US imposes sanctions on Iraq-based affiliate of Iran's Guard
WASHINGTON (AP) — The Trump administration on Wednesday imposed sanctions on an Iraq-based affiliate of Iran’s Revolutionary Guard, one more in a series of steps intended to pressure Tehran following President Donald Trump’s decision last year to withdraw from the landmark nuclear deal with the Islamic Republic.
The Treasury Department said the penalties target the South Wealth Resources Company in Baghdad and two of its registered agents. It said the company and the two men are linked to the Guard’s foreign wing, or Quds Force, and have trafficked hundreds of millions of dollars’ worth of weapons to Shiite militias in Iraq.
“The Iraqi financial sector and the broader international financial system must harden their defenses against the continued deceptive tactics emanating from Tehran in order to avoid complicity” in the Guard’s “ongoing sanctions evasion schemes and other malign activities,” Treasury Secretary Steven Mnuchin said in a statement.

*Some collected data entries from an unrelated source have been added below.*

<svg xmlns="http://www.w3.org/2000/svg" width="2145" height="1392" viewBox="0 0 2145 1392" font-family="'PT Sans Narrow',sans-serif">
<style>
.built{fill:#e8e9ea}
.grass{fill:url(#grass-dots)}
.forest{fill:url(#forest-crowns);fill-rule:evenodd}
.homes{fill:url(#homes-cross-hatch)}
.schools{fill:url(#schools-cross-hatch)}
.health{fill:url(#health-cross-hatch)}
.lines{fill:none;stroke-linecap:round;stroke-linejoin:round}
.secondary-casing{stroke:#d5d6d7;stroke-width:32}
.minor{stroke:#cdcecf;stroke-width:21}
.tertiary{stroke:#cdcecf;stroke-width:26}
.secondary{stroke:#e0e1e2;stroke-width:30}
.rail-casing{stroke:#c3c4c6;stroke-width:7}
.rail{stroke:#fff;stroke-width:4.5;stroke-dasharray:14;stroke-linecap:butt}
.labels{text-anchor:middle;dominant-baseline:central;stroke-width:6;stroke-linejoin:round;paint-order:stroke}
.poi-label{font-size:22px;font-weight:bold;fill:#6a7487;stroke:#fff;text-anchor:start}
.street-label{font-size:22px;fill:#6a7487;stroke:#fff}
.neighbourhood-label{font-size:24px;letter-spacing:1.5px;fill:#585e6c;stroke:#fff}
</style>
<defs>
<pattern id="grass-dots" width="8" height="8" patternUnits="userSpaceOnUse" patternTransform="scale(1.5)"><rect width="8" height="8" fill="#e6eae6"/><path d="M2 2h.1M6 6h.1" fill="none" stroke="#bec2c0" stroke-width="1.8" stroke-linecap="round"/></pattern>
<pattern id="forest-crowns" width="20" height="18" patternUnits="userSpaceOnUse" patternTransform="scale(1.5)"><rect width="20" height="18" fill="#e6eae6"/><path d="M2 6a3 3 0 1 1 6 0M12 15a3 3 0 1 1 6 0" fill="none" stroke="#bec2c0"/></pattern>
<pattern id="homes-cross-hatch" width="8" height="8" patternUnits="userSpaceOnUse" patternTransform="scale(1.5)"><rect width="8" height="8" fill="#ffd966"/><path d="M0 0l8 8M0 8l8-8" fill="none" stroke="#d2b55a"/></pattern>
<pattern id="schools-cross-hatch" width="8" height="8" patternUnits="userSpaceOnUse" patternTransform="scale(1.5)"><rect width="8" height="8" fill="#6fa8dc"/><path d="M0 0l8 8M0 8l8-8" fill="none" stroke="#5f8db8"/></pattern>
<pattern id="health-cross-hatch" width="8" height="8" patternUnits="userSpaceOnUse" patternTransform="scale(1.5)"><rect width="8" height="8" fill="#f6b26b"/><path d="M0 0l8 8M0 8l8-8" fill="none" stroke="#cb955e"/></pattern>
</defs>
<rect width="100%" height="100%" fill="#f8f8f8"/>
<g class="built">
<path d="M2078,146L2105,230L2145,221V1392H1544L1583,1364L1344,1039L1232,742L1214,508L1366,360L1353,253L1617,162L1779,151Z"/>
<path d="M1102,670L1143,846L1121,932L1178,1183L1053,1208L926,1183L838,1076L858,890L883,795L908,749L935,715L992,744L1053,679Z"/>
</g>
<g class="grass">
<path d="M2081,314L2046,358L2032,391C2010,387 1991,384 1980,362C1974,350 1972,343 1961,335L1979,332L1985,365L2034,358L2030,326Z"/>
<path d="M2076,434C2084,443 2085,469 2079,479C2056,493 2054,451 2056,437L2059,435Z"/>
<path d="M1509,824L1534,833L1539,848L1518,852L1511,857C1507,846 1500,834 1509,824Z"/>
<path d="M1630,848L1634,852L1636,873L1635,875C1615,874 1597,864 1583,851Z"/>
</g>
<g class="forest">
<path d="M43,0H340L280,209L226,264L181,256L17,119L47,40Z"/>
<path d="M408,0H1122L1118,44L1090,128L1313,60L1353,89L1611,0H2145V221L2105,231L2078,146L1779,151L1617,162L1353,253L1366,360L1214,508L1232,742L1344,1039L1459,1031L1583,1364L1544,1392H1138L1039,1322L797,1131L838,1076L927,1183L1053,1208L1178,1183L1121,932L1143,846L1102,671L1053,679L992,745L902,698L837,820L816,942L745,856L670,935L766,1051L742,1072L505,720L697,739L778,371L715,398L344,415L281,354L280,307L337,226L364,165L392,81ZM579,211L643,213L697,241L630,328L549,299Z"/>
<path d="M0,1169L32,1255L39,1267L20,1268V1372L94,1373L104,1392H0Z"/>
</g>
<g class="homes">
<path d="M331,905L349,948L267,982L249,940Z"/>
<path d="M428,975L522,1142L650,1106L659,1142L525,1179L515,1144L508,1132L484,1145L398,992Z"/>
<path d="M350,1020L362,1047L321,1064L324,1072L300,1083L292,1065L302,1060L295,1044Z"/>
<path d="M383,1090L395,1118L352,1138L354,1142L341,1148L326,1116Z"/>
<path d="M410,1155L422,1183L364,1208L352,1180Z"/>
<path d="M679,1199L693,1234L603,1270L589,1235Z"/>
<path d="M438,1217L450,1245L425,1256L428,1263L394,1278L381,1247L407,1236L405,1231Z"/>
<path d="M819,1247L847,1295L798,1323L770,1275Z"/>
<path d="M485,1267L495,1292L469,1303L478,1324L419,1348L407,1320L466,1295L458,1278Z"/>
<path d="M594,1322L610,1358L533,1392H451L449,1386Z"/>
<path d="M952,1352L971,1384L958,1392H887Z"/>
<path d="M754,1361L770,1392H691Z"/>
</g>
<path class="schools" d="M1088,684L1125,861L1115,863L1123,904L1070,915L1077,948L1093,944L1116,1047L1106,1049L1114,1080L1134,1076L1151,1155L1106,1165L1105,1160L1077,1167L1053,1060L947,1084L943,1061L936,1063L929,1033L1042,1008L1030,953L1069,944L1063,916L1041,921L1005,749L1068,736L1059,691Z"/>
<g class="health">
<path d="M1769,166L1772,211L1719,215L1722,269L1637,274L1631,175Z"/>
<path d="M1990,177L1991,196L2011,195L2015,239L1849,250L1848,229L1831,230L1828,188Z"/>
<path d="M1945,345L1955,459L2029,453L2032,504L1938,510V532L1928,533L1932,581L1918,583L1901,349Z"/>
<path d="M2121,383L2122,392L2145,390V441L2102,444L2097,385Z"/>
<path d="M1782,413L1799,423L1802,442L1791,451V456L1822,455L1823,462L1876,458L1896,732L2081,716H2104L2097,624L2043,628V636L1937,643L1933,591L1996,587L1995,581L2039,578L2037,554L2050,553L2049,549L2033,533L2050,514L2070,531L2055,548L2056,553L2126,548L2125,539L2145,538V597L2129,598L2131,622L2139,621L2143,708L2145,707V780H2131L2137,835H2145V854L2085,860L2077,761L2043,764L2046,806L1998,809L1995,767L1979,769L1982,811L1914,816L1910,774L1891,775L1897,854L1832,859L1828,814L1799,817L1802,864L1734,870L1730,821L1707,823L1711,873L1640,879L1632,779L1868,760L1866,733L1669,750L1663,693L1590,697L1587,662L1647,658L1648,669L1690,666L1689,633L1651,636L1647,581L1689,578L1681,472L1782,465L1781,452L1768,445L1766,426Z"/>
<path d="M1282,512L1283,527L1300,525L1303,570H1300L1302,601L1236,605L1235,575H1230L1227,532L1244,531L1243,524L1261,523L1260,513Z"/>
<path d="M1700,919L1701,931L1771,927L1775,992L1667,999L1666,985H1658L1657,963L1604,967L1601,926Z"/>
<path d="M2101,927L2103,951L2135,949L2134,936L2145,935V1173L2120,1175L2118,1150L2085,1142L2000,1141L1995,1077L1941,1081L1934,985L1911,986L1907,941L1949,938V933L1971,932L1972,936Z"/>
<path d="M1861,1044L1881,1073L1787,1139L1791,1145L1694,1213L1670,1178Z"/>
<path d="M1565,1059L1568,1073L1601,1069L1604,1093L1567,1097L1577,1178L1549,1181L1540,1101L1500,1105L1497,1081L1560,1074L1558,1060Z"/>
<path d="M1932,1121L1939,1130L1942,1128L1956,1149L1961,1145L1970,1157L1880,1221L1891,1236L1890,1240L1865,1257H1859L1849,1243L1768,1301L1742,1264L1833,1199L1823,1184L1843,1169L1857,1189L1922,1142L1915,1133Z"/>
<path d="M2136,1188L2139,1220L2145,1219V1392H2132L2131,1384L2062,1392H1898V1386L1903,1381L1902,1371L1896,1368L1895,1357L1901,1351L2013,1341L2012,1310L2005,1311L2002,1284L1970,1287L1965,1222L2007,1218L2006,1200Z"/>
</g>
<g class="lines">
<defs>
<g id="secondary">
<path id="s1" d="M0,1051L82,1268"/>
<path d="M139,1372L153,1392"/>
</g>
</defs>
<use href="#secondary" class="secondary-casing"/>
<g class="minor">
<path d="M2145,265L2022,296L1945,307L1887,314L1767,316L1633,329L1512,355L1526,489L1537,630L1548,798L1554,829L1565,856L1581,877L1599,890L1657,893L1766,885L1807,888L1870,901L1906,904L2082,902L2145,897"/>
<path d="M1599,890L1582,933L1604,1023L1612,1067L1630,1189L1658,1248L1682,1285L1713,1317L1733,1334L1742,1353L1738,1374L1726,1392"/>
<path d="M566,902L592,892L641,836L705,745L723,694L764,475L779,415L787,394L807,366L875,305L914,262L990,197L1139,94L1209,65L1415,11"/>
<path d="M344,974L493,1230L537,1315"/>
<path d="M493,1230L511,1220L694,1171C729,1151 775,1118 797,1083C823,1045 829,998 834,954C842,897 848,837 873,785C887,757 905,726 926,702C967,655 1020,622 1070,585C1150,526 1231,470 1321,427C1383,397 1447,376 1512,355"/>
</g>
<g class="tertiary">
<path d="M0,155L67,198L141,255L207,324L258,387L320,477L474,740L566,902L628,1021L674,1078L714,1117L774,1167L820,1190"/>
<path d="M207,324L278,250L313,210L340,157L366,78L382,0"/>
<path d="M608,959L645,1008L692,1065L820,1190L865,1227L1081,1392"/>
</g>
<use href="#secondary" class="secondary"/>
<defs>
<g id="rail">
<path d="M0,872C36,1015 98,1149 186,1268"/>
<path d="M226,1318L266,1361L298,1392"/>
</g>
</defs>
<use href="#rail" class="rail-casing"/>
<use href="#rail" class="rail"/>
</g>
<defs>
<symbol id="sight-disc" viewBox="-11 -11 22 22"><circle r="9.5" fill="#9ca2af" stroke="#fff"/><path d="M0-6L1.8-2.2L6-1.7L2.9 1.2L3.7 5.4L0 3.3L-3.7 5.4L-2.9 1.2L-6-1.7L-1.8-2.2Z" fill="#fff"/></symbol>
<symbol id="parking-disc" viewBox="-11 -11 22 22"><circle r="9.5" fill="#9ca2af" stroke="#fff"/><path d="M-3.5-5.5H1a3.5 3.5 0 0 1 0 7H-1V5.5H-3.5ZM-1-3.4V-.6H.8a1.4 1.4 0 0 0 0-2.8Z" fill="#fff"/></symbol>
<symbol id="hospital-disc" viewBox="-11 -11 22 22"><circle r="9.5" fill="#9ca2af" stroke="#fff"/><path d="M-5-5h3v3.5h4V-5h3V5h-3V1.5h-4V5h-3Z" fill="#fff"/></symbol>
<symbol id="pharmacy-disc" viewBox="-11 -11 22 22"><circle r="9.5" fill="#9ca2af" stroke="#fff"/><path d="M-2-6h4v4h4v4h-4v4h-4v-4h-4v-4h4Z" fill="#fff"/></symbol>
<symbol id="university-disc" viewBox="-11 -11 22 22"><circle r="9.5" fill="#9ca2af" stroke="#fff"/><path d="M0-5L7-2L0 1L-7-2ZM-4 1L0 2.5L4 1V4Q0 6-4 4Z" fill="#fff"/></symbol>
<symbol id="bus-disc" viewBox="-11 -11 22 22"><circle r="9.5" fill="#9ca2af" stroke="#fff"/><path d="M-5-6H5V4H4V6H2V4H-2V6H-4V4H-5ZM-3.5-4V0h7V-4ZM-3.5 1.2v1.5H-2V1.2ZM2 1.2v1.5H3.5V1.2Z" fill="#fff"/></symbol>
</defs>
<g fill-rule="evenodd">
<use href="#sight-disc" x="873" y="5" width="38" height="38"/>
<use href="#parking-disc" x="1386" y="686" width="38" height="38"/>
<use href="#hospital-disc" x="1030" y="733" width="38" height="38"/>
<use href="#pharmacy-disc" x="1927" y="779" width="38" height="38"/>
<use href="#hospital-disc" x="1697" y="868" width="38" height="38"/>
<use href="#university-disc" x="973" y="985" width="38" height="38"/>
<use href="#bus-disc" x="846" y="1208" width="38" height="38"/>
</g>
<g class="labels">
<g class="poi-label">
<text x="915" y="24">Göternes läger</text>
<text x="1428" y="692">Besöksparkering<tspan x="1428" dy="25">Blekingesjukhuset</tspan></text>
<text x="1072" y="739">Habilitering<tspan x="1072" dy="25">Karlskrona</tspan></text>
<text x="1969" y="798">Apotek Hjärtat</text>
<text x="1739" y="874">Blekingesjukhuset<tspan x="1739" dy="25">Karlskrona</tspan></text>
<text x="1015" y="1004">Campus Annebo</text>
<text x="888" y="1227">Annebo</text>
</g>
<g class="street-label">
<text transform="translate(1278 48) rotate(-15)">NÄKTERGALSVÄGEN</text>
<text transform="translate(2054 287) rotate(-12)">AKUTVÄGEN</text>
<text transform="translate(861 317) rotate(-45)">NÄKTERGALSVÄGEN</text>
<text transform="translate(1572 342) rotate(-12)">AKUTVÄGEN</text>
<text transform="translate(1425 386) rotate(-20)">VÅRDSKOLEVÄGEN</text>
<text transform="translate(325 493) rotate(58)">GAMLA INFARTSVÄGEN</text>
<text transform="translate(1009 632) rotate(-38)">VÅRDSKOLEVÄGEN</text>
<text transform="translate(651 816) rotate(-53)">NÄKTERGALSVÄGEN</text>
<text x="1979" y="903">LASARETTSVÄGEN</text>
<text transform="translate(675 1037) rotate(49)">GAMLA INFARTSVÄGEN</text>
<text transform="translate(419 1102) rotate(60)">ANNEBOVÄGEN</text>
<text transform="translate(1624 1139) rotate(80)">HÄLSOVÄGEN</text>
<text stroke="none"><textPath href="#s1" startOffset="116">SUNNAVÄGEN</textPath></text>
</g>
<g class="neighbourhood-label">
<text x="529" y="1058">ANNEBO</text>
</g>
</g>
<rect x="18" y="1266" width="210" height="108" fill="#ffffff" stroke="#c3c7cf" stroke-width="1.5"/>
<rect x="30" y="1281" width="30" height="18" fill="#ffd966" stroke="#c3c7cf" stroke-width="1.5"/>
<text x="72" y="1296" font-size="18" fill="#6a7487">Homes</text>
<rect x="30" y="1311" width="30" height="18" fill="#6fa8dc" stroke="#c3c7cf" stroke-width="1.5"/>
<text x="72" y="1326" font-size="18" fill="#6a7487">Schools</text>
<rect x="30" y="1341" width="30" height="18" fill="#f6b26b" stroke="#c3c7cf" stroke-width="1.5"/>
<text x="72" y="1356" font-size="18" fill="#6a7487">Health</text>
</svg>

The administration last month designed the Guard as a foreign terrorist organization, which makes providing it with material support illegal under U.S. law.
The new actions freeze any assets that the targets may have in U.S. jurisdictions and bar Americans from doing business with them.
The announcement came as Japan’s prime minister visited Iran in an effort to lower tensions between Washington and Tehran.